Aim of the exercise: Copy every line of the records below verbatim, omitting the pictures.

Exercise inputs:
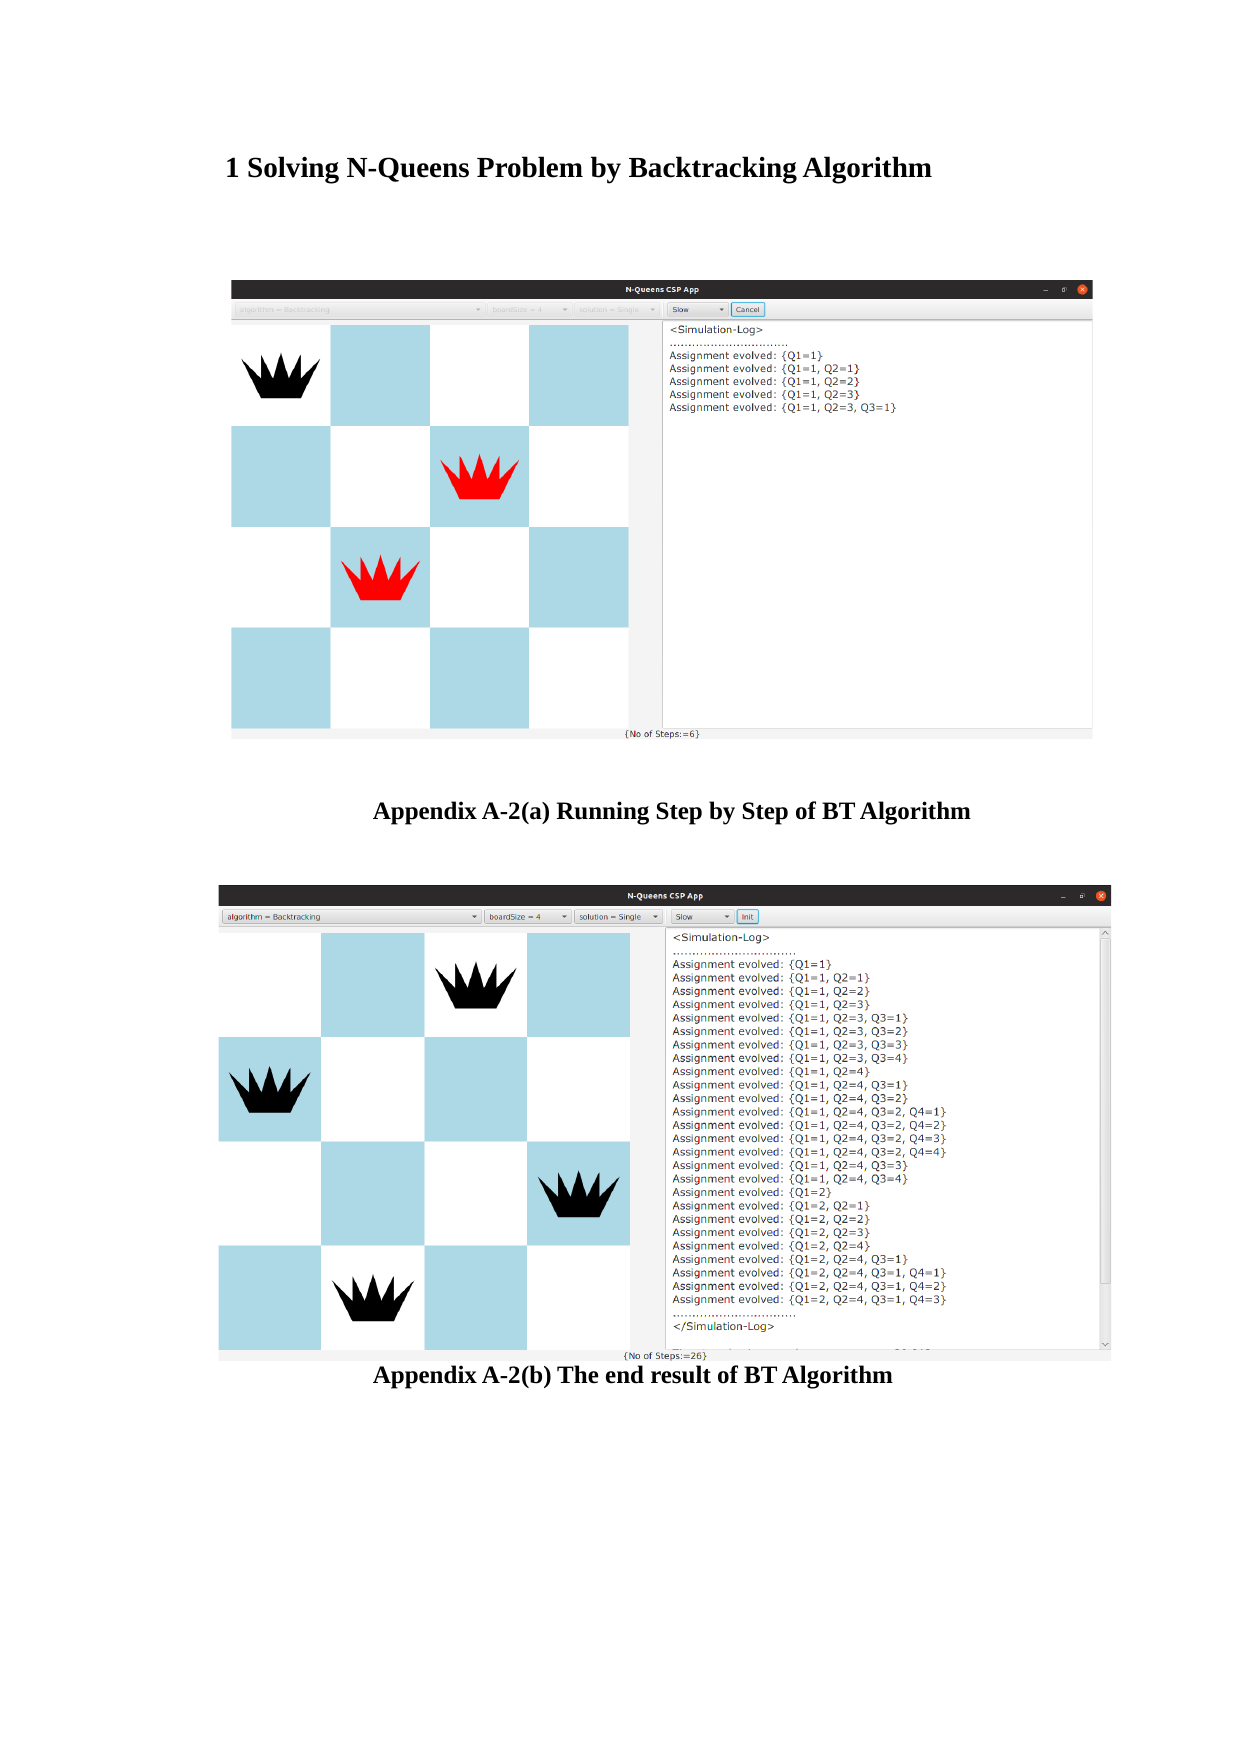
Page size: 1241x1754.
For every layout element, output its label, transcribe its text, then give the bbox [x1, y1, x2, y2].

text Appendix A-2(b) The end result of BT Algorithm [225, 1361, 1090, 1389]
text 1 Solving N-Queens Problem by Backtracking Algorithm [225, 150, 1090, 183]
picture [231, 280, 1093, 739]
picture [218, 885, 1112, 1361]
text Appendix A-2(a) Running Step by Step of BT Algorithm [225, 796, 1090, 825]
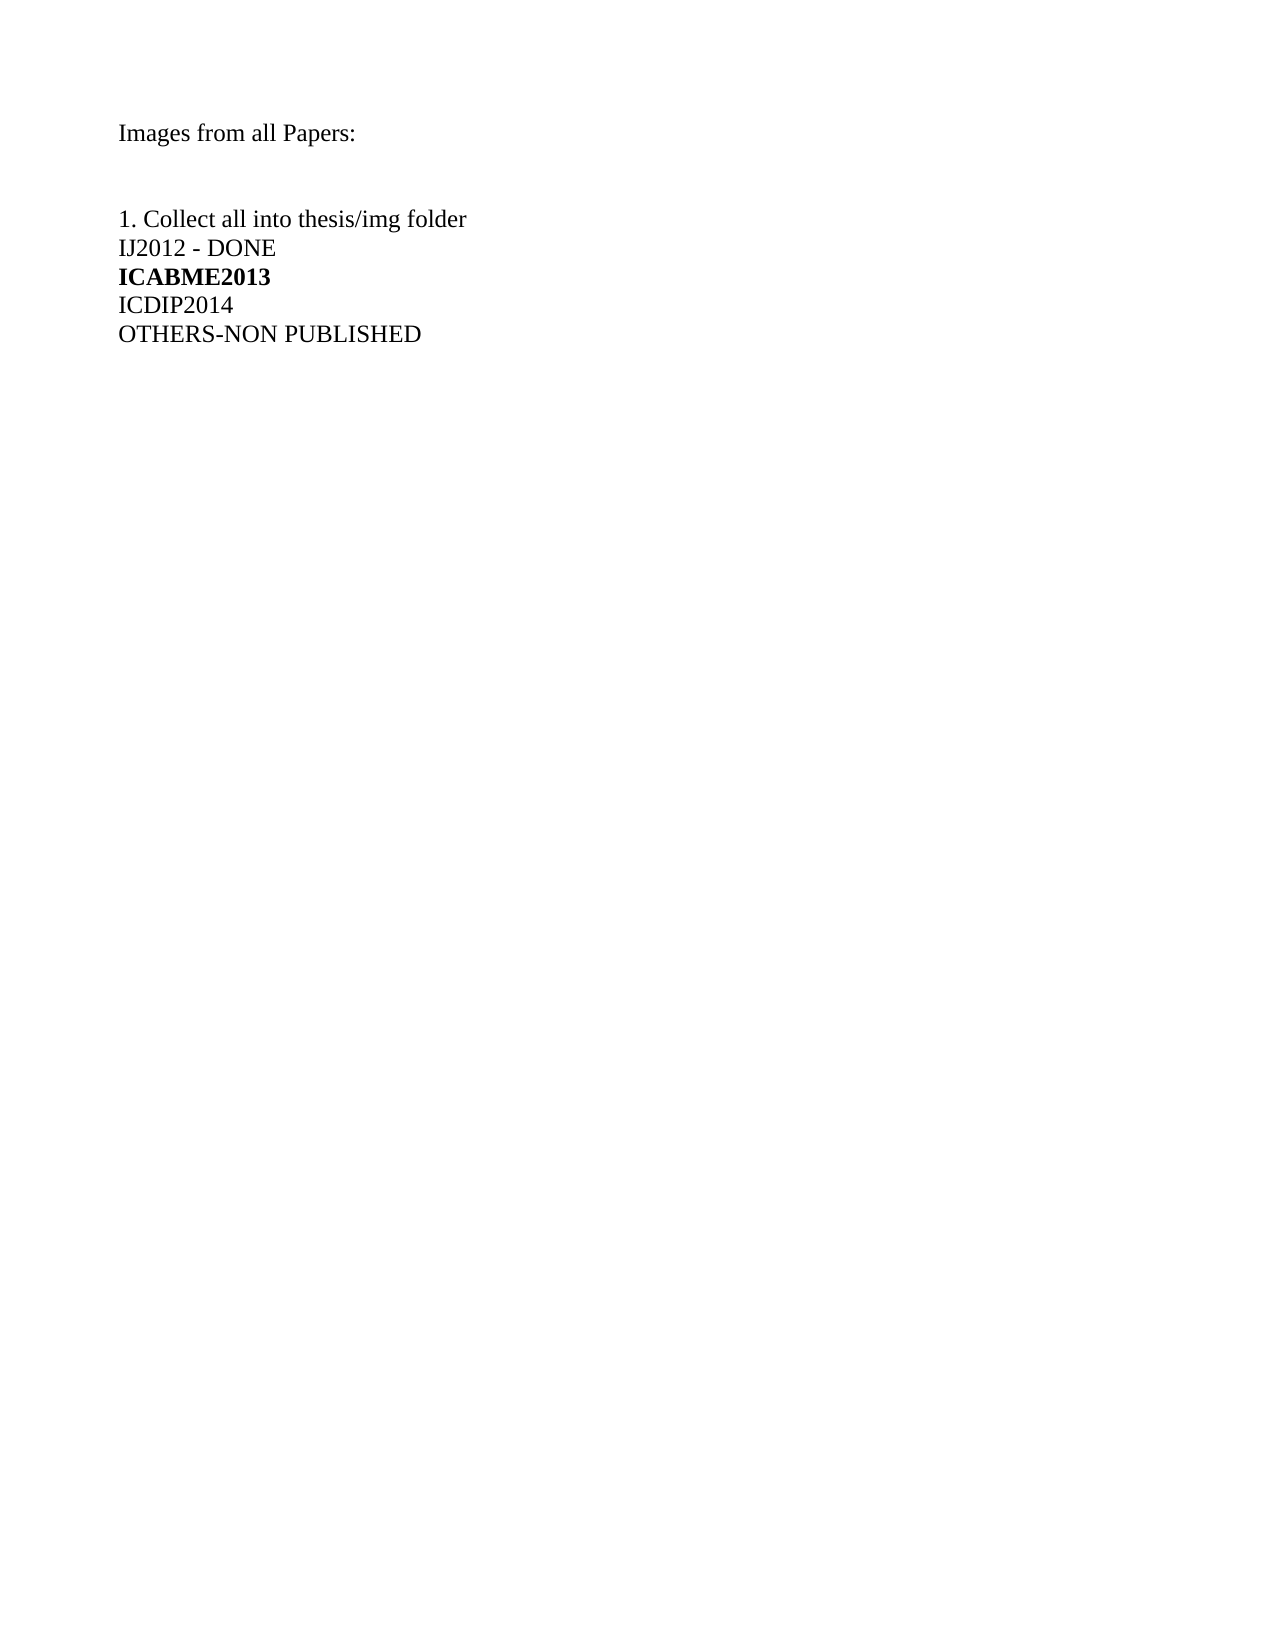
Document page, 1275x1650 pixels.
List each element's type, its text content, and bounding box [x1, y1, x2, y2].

text IJ2012 - DONE [118, 233, 1157, 262]
text ICDIP2014 [118, 291, 1157, 319]
text 1. Collect all into thesis/img folder [118, 204, 1157, 233]
text OTHERS-NON PUBLISHED [118, 319, 1157, 348]
text ICABME2013 [118, 262, 1157, 291]
text Images from all Papers: [118, 118, 1157, 147]
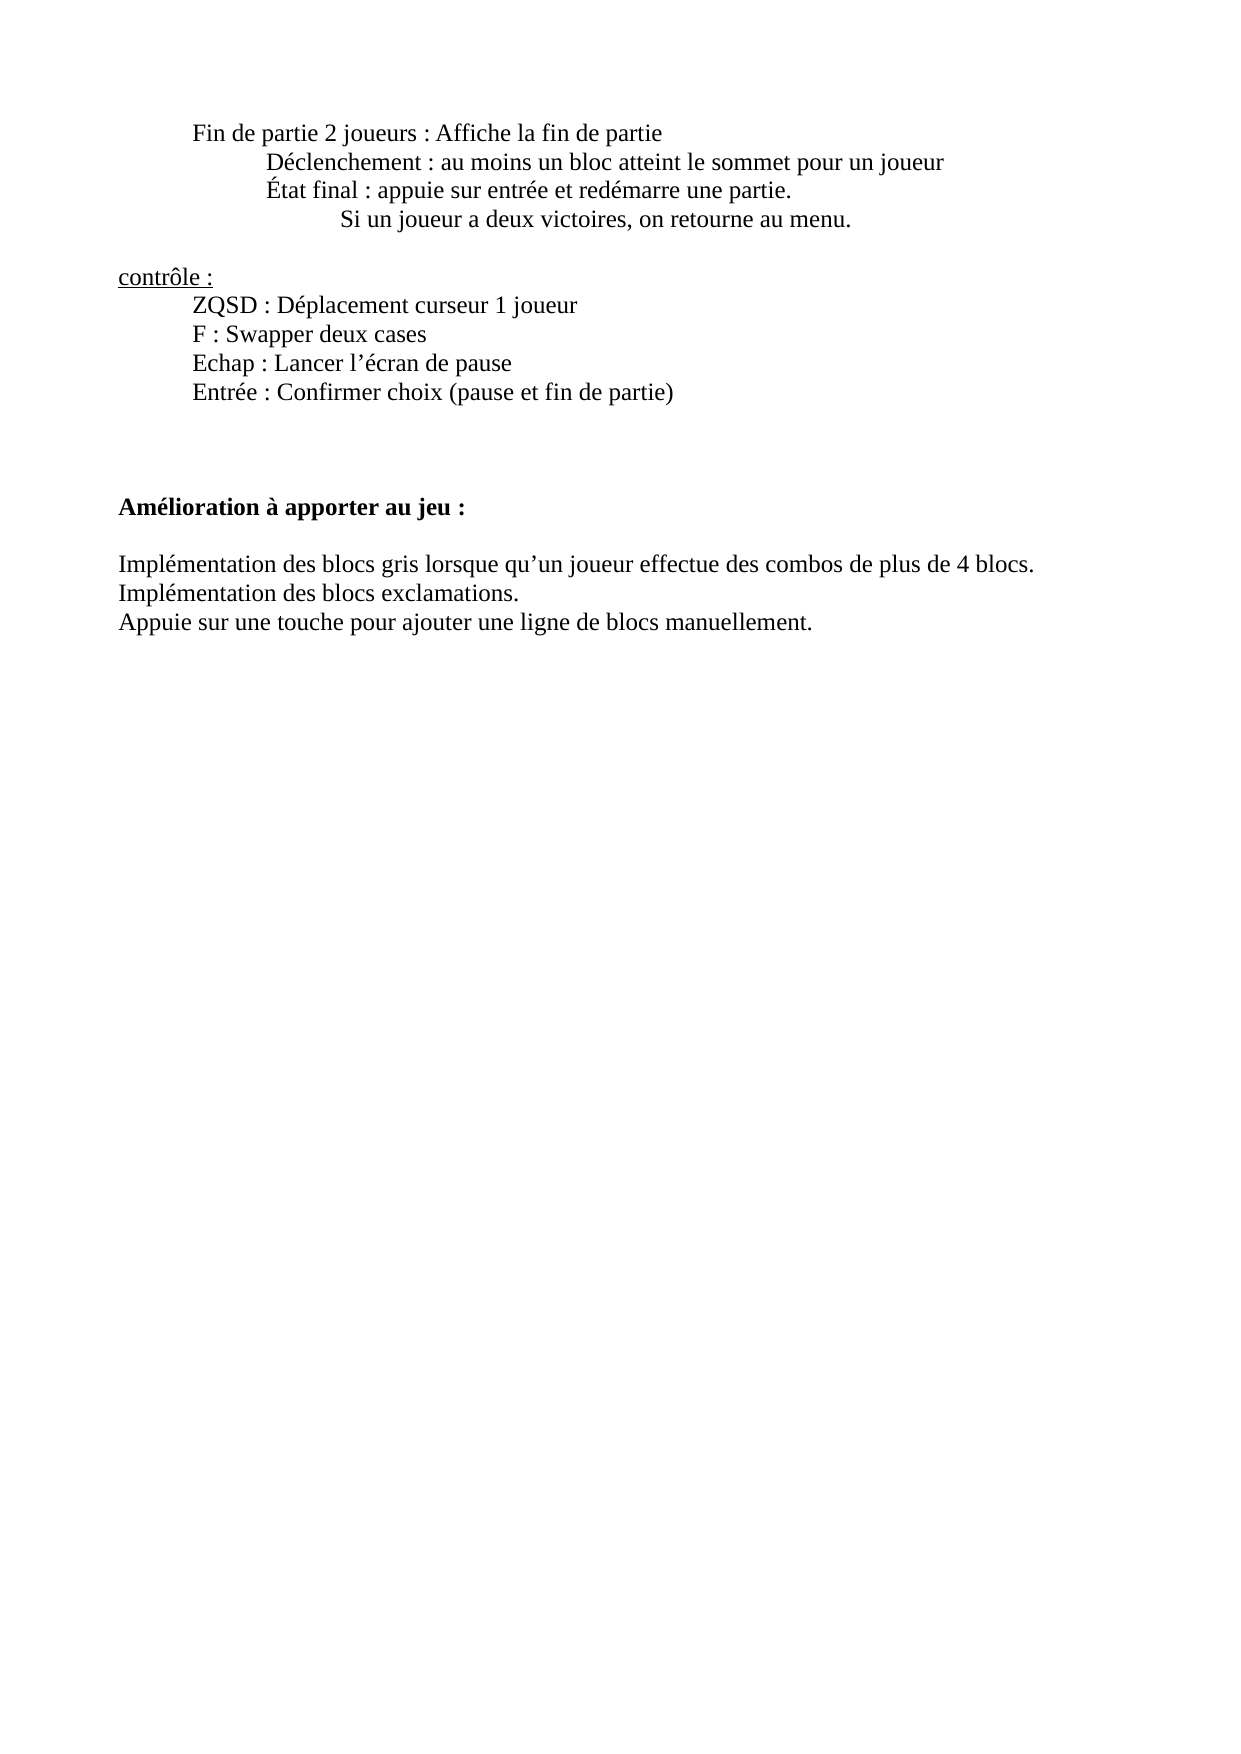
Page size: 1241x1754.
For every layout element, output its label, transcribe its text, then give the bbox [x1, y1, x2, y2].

text Echap : Lancer l’écran de pause [118, 348, 1122, 377]
text Amélioration à apporter au jeu : [118, 492, 1122, 521]
text Entrée : Confirmer choix (pause et fin de partie) [118, 377, 1122, 406]
text ZQSD : Déplacement curseur 1 joueur [118, 291, 1122, 319]
text État final : appuie sur entrée et redémarre une partie. Si un joueur a deux victoires, on retourne au menu. [118, 176, 1122, 233]
text Fin de partie 2 joueurs : Affiche la fin de partie [118, 118, 1122, 147]
text Déclenchement : au moins un bloc atteint le sommet pour un joueur [118, 147, 1122, 176]
text Implémentation des blocs gris lorsque qu’un joueur effectue des combos de plus de 4 blocs. [118, 549, 1122, 578]
text Implémentation des blocs exclamations. Appuie sur une touche pour ajouter une ligne de blocs manuellement. [118, 578, 1122, 636]
text F : Swapper deux cases [118, 319, 1122, 348]
text contrôle : [118, 262, 1122, 291]
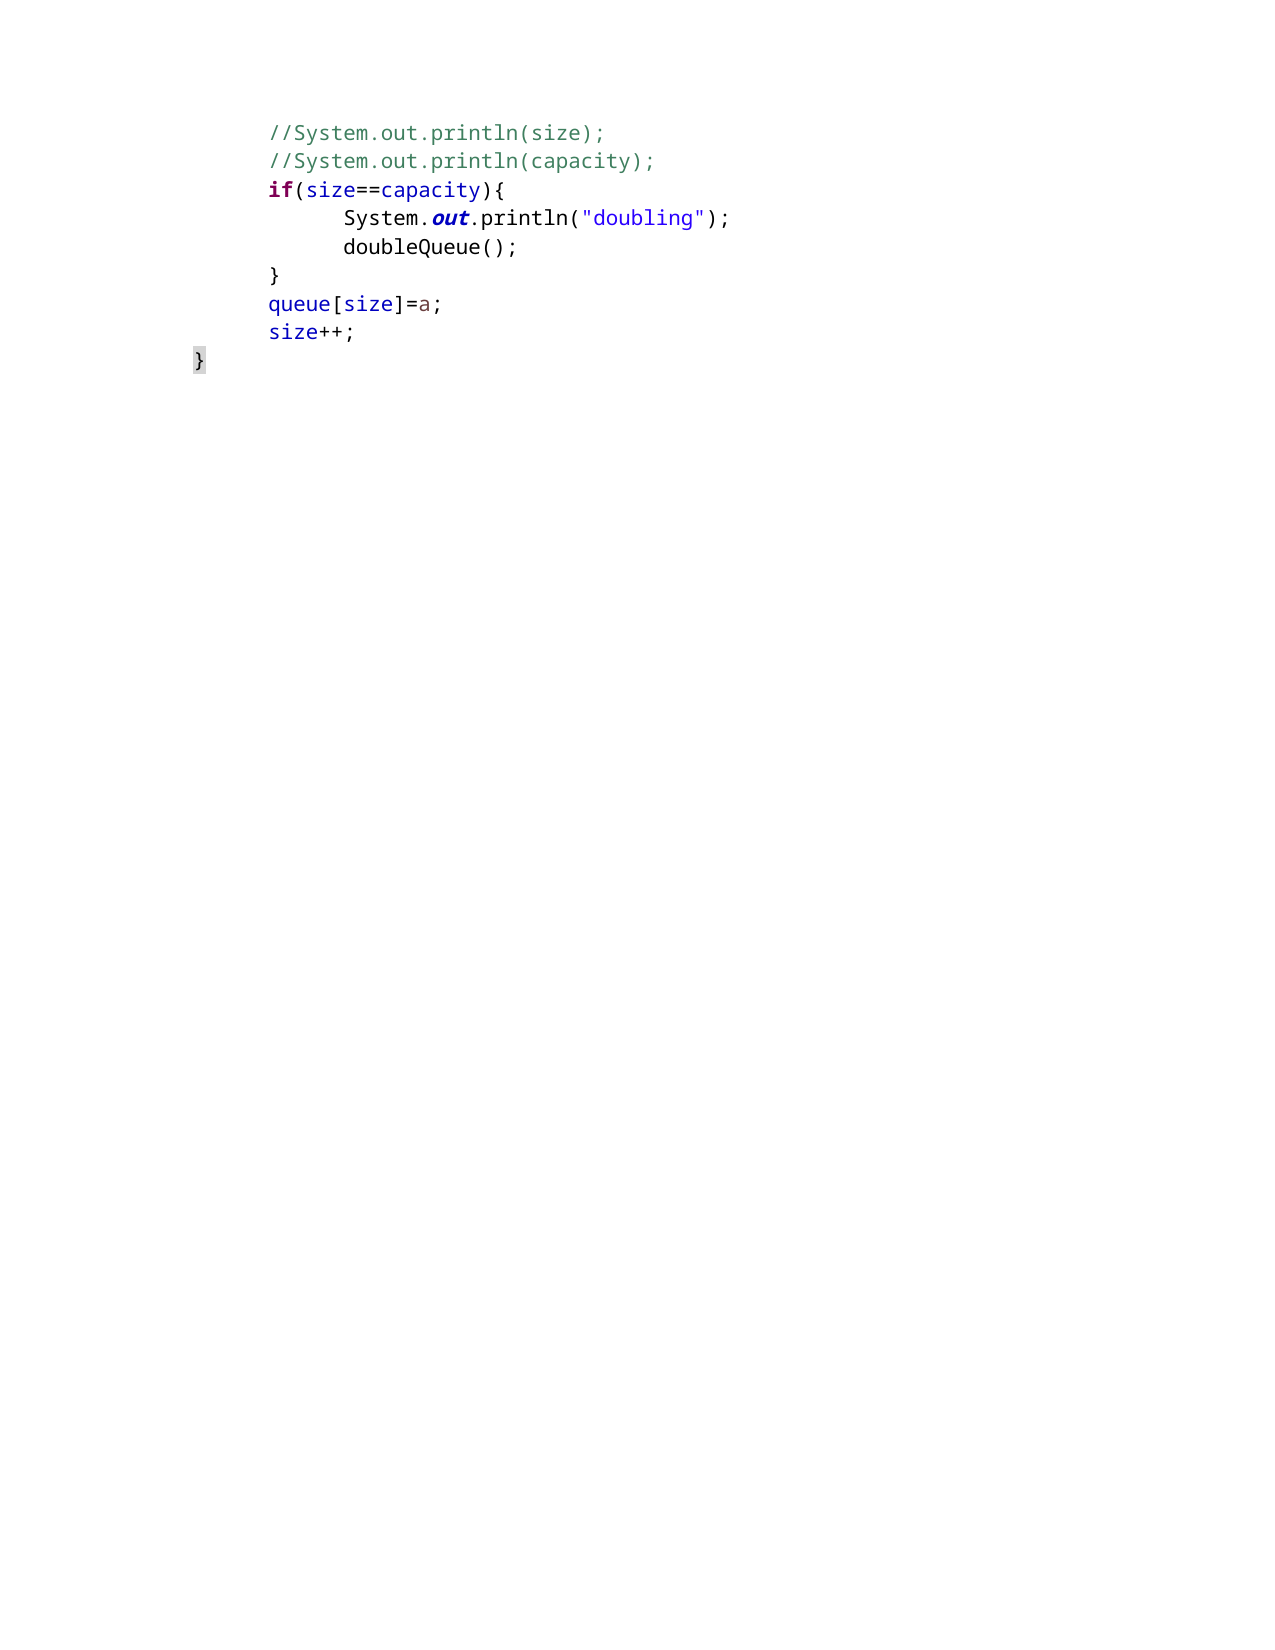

Completed task:
Page size: 1241x1754.
For every layout element, output its label, transcribe its text, then give the bbox [x1, y1, x2, y2].

text Appendix A-2(b) The end result of BT Algorithm [225, 1361, 1090, 1389]
text 1 Solving N-Queens Problem by Backtracking Algorithm [225, 150, 1090, 183]
picture [231, 280, 1093, 739]
picture [218, 885, 1112, 1361]
text Appendix A-2(a) Running Step by Step of BT Algorithm [225, 796, 1090, 825]
Document page, 1275x1650 pixels.
List each element's type, its text content, and bounding box [x1, y1, x2, y2].

text IJ2012 - DONE [118, 233, 1157, 262]
text ICDIP2014 [118, 291, 1157, 319]
text 1. Collect all into thesis/img folder [118, 204, 1157, 233]
text OTHERS-NON PUBLISHED [118, 319, 1157, 348]
text ICABME2013 [118, 262, 1157, 291]
text Images from all Papers: [118, 118, 1157, 147]
Page size: 1241x1754.
For every layout element, output its label, transcribe its text, then give the bbox [x1, y1, x2, y2].

text Echap : Lancer l’écran de pause [118, 348, 1122, 377]
text Amélioration à apporter au jeu : [118, 492, 1122, 521]
text Entrée : Confirmer choix (pause et fin de partie) [118, 377, 1122, 406]
text ZQSD : Déplacement curseur 1 joueur [118, 291, 1122, 319]
text État final : appuie sur entrée et redémarre une partie. Si un joueur a deux victoires, on retourne au menu. [118, 176, 1122, 233]
text Fin de partie 2 joueurs : Affiche la fin de partie [118, 118, 1122, 147]
text Déclenchement : au moins un bloc atteint le sommet pour un joueur [118, 147, 1122, 176]
text Implémentation des blocs gris lorsque qu’un joueur effectue des combos de plus de 4 blocs. [118, 549, 1122, 578]
text Implémentation des blocs exclamations. Appuie sur une touche pour ajouter une ligne de blocs manuellement. [118, 578, 1122, 636]
text F : Swapper deux cases [118, 319, 1122, 348]
text contrôle : [118, 262, 1122, 291]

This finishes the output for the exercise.